**TASK DIRECTIONS:**
For this exercise, write out exactly the lines of the material from the one containing "right ankle: (1016, 410)" through the end, both ends included, and nothing more.

^^^^^^^^^^^^^^^^

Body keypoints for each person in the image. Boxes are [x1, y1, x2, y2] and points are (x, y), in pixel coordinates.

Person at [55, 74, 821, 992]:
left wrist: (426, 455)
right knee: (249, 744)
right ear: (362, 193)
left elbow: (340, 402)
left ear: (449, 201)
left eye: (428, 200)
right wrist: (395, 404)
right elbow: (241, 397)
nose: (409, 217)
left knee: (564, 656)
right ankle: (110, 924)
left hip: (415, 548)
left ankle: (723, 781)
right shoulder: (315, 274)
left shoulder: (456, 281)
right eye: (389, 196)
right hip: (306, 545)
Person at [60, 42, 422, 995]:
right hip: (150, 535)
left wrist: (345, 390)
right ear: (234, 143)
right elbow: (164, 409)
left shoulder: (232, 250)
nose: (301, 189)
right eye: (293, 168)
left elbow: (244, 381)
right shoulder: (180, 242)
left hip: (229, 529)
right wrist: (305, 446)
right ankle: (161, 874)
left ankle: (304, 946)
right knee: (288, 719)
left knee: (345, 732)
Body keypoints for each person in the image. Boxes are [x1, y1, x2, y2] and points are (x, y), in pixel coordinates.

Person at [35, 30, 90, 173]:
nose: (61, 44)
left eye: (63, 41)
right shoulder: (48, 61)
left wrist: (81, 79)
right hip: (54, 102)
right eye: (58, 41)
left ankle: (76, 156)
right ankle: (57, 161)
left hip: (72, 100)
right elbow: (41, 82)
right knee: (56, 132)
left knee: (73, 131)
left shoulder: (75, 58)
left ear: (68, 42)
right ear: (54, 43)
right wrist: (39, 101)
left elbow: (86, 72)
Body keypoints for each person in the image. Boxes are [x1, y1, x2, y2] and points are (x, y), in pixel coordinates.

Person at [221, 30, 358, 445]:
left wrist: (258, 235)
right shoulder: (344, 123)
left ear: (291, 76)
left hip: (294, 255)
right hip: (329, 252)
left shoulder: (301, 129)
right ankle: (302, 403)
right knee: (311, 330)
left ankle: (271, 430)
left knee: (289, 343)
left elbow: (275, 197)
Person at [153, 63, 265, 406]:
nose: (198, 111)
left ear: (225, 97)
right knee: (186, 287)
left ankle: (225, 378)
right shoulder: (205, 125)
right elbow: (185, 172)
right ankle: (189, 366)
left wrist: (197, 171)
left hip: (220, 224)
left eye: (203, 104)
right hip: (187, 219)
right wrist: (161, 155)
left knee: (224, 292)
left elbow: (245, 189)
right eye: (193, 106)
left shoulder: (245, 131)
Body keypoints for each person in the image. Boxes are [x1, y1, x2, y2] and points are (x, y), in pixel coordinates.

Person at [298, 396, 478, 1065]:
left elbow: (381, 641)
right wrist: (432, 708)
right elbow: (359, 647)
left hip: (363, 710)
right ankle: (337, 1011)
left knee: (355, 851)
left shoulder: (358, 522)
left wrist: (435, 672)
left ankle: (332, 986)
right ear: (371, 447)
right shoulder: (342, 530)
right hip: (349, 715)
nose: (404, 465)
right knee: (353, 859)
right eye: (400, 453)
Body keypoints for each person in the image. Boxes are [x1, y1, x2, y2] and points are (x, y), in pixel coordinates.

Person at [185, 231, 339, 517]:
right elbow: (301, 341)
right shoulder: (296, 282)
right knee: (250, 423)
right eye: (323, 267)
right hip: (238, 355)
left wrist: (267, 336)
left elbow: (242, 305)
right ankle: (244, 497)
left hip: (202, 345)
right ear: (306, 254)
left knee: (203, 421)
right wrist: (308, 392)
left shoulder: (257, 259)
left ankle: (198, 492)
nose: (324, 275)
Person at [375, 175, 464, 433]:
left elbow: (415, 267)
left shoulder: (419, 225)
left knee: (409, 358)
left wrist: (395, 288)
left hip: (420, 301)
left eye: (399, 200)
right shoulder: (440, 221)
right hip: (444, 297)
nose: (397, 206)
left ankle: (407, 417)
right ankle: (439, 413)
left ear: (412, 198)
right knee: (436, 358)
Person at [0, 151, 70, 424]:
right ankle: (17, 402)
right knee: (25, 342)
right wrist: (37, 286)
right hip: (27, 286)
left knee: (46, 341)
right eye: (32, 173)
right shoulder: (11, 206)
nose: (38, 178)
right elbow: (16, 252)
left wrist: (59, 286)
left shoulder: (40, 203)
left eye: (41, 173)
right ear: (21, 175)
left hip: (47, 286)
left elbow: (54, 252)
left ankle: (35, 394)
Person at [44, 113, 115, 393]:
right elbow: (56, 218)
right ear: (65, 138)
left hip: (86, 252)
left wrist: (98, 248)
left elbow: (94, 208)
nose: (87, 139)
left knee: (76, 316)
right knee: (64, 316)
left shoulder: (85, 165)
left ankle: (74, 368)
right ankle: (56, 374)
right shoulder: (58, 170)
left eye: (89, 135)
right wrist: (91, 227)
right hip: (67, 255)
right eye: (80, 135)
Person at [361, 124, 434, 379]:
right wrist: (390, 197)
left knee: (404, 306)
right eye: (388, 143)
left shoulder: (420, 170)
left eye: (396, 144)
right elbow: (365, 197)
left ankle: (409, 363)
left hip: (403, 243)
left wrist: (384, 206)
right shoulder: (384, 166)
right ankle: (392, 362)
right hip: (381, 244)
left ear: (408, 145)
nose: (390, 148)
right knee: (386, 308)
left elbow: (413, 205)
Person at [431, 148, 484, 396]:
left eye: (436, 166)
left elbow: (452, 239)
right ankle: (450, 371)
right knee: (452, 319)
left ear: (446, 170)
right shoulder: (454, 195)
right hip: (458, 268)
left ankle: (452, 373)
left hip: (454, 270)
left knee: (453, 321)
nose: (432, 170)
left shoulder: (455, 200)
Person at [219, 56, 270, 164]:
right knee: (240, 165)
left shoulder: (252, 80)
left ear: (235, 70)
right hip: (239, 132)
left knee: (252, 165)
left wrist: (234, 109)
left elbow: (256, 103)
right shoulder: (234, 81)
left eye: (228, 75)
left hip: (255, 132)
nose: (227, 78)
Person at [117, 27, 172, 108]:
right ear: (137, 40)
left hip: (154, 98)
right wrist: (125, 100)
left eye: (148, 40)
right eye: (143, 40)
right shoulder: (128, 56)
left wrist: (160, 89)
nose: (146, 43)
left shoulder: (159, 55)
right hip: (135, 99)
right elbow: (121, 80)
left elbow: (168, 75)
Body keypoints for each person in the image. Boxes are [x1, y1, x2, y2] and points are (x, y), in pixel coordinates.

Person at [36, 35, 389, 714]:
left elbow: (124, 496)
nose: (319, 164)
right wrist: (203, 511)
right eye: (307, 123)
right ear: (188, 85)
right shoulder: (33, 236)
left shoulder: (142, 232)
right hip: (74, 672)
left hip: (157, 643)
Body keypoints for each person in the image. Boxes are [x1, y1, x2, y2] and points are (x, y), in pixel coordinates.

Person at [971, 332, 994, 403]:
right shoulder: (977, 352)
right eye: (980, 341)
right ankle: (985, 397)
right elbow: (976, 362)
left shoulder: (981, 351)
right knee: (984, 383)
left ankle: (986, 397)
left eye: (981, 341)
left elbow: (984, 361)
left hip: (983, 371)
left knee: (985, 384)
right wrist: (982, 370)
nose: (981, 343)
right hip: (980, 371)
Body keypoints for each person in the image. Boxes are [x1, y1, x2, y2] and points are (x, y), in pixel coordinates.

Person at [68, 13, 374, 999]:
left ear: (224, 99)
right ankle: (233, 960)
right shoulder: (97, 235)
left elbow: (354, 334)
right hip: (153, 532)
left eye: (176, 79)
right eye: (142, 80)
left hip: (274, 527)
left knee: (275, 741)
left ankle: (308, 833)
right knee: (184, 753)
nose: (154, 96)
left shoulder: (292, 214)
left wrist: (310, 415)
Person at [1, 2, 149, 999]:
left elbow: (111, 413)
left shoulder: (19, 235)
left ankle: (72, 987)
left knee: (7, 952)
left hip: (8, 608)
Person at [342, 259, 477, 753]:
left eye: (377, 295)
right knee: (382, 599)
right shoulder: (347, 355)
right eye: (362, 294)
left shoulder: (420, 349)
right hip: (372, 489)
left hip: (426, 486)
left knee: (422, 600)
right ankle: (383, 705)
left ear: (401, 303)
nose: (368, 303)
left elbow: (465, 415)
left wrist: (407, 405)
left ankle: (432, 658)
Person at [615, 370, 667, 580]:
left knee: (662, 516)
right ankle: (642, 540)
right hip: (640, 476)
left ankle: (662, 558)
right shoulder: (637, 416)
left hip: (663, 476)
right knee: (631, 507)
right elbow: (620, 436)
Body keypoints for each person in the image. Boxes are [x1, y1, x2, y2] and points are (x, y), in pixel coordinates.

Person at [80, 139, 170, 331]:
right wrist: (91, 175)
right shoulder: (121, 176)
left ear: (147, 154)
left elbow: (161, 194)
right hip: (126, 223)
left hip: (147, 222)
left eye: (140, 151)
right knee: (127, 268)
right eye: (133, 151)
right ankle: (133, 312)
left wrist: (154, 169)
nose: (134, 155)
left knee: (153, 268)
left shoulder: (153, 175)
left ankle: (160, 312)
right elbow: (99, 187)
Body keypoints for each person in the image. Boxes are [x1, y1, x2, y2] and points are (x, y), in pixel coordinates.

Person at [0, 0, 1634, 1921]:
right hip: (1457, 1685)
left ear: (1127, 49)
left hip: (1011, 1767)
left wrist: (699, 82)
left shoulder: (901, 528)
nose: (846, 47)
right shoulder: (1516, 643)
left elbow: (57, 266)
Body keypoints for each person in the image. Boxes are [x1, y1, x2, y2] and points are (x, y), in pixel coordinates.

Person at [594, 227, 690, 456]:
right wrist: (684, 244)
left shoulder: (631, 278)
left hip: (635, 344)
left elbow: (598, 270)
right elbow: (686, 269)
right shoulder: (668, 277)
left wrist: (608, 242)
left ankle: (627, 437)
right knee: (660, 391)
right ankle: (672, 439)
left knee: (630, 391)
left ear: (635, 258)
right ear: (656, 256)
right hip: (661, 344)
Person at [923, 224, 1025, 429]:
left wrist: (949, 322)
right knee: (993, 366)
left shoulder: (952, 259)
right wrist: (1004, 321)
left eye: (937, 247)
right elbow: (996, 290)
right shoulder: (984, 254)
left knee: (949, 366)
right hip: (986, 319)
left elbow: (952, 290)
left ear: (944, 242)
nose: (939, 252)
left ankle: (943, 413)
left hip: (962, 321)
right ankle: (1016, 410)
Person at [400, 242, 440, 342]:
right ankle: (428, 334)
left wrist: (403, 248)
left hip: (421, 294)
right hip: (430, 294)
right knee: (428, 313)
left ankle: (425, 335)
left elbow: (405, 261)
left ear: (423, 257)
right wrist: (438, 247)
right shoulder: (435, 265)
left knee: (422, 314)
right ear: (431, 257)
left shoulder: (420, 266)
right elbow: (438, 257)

^^^^^^^^^^^^^^^^

**ANSWER SPACE:**
right ankle: (1016, 410)
Person at [400, 242, 440, 342]:
right ankle: (428, 334)
left wrist: (403, 248)
left hip: (421, 294)
right hip: (430, 294)
right knee: (428, 313)
left ankle: (425, 335)
left elbow: (405, 261)
left ear: (423, 257)
right wrist: (438, 247)
right shoulder: (435, 265)
left knee: (422, 314)
right ear: (431, 257)
left shoulder: (420, 266)
right elbow: (438, 257)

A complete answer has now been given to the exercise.